Thank you very much, Senator Kutcher.

We'll now go to Senator Wallin.

Senator Wallin, you have four minutes.

3:25 p.m.

Pamela Wallin Senator, Saskatchewan, CSG

Thank you very much.

I'm sorry, but we're having problems with the video here. Can you hear me?

3:25 p.m.

Liberal

The Joint Chair Liberal Marc Garneau

Yes, we can hear you well.

3:25 p.m.

Senator, Saskatchewan, CSG

Pamela Wallin

Thank you.

I'd like to go back to Dr. Smith as well, and just follow up on something that Dr. Kutcher raised.

When it's stated that everyone who calls a suicide prevention hotline is eligible for MAID, I would gather you don't agree with that.

3:25 p.m.

Clinical Professor Emeritus, Department of Psychiatry, University of British Columbia, As an Individual

Dr. Derryck Smith

Thank you for that question.

Not only do I disagree with it, I think it's preposterous. People who call suicide hotlines may be in a situational adjustment—they've broken up with a loved one in their family or they've been fired from their job. These are not the kinds of patients who we're thinking about at all for MAID.

We're talking about patients who have been suffering from mental illness, psychiatric illness, diagnosable illness, who have been treated for multiple years by multiple treatments and have seen many psychiatrists and therapists. Those are the sorts of people likely to be eligible for MAID.

The vast majority of people who call suicide hotlines are nowhere close to being considered for MAID. That's really a red herring.

3:25 p.m.

Senator, Saskatchewan, CSG

Pamela Wallin

Okay. I would also like to follow up with you on your comments about Alzheimer's and dementia, which are an extreme form of mental illness. Again, it comes back to the issue here, which is, if that is the case and if mental illness can in fact be the sole reason to access MAID, we come back to the issue of advance requests here, because how else could that happen for somebody who was going down that particular road? How do you look at that dilemma?

3:25 p.m.

Clinical Professor Emeritus, Department of Psychiatry, University of British Columbia, As an Individual

Dr. Derryck Smith

Thank you.

This is one of my passions in life. I think we're all facing, unfortunately, a wave of dementia that's going to affect most of the people in this room and on this conference call.

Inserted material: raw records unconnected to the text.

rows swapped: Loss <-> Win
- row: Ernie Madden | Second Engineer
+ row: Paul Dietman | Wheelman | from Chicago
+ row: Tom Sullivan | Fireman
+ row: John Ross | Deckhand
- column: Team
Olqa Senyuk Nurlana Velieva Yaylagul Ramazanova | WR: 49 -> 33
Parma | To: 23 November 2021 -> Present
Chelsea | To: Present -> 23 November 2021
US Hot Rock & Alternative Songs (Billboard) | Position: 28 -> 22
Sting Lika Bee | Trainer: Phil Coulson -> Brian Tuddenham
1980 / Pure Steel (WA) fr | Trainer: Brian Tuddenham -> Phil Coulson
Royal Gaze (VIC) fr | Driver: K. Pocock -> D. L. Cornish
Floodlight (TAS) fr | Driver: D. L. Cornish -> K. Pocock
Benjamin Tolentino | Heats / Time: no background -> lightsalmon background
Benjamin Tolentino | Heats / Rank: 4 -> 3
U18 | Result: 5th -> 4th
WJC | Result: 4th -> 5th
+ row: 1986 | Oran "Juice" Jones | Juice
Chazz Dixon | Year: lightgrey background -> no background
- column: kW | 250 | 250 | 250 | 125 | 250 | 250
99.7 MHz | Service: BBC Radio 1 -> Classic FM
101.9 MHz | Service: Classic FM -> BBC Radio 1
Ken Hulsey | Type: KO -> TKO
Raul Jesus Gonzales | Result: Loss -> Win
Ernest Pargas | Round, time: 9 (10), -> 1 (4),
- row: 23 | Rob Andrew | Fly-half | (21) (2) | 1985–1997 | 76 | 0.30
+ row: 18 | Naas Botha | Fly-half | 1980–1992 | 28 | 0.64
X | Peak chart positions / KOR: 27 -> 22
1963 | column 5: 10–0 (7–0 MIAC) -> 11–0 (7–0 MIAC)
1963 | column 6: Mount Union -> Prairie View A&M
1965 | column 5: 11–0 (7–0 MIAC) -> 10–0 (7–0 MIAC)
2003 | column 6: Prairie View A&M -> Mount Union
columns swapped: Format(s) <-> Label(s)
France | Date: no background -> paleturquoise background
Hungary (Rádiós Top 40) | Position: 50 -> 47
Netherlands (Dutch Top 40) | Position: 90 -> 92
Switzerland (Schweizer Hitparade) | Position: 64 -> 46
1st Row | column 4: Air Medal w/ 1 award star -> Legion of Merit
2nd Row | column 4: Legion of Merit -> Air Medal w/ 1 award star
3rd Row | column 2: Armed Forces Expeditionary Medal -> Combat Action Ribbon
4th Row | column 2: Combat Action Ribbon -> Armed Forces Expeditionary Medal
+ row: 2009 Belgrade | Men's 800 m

With respect to the other issue, competent minors and psychiatric patients, there are small numbers of patients. The tsunami is dementia. The problem currently is that if you wait too long to apply for MAID, you're going to become incompetent. If you become incompetent, then you are sentenced to five years of sitting around in a home in adult diapers, not knowing who you are, not knowing who your family is, not enjoying life in the least bit, for five or six years. The risk of waiting too long is to have to live through dementia. I've seen it. It's not pretty.

The other risk is that you could make the decision too early. I had a friend, the wife of a physician, who had MAID a year and a half ago. She did not want to go down the road to dementia. She had MAID, in my view, much too early even though she qualified. She missed seeing two of her grandchildren because she did not want to take the risk of dementia.

Yes, I'm all in favour of advance requests for people with dementia.

3:30 p.m.

Senator, Saskatchewan, CSG

Pamela Wallin

However, do you see these as part of the mental illness category in a sense?

3:30 p.m.

Clinical Professor Emeritus, Department of Psychiatry, University of British Columbia, As an Individual

Dr. Derryck Smith

Yes, they're part of the functioning of the brain. This is why I think, again, we have this dichotomy between dementia and, say, depression. We understand exactly what dementia is about. We're not quite sure what depression is, but we do know they're both disorders of the brain.

I would much prefer that we were discussing brain disorders and not psychiatric illness or mental illness.